Stored records
:::::
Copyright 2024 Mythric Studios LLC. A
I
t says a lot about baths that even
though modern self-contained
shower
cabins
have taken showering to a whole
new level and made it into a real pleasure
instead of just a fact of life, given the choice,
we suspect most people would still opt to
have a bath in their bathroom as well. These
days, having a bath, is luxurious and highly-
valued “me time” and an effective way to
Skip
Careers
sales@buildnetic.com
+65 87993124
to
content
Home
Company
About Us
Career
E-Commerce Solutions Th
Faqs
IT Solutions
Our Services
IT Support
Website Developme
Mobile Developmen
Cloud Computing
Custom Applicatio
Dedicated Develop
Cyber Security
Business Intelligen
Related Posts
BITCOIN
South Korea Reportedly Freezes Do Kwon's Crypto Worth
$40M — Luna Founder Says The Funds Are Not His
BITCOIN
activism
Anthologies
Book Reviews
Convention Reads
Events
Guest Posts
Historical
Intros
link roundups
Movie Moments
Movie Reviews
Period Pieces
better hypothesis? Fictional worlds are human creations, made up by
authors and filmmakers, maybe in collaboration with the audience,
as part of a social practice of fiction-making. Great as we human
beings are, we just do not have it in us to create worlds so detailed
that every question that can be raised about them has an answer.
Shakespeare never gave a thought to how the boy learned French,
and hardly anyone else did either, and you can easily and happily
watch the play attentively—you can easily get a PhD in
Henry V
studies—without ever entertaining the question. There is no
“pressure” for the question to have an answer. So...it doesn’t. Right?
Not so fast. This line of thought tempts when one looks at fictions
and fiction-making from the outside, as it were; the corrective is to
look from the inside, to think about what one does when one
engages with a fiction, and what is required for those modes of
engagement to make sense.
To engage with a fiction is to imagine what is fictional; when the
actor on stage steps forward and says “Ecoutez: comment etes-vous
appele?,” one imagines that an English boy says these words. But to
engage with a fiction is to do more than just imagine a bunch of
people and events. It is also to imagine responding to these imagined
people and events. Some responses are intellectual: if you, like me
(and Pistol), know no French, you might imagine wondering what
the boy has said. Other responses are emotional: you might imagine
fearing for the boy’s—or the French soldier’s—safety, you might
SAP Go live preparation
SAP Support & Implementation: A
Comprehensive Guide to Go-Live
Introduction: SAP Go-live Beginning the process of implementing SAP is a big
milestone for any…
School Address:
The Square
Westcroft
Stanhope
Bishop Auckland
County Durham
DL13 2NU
:::::
▶ _Problem to solve_: Wherever the string "people" occurs in the records, copy the line it is in.

▶ _Result of the task_:
we suspect most people would still opt to
people and events. It is also to imagine responding to these imagined
people and events. Some responses are intellectual: if you, like me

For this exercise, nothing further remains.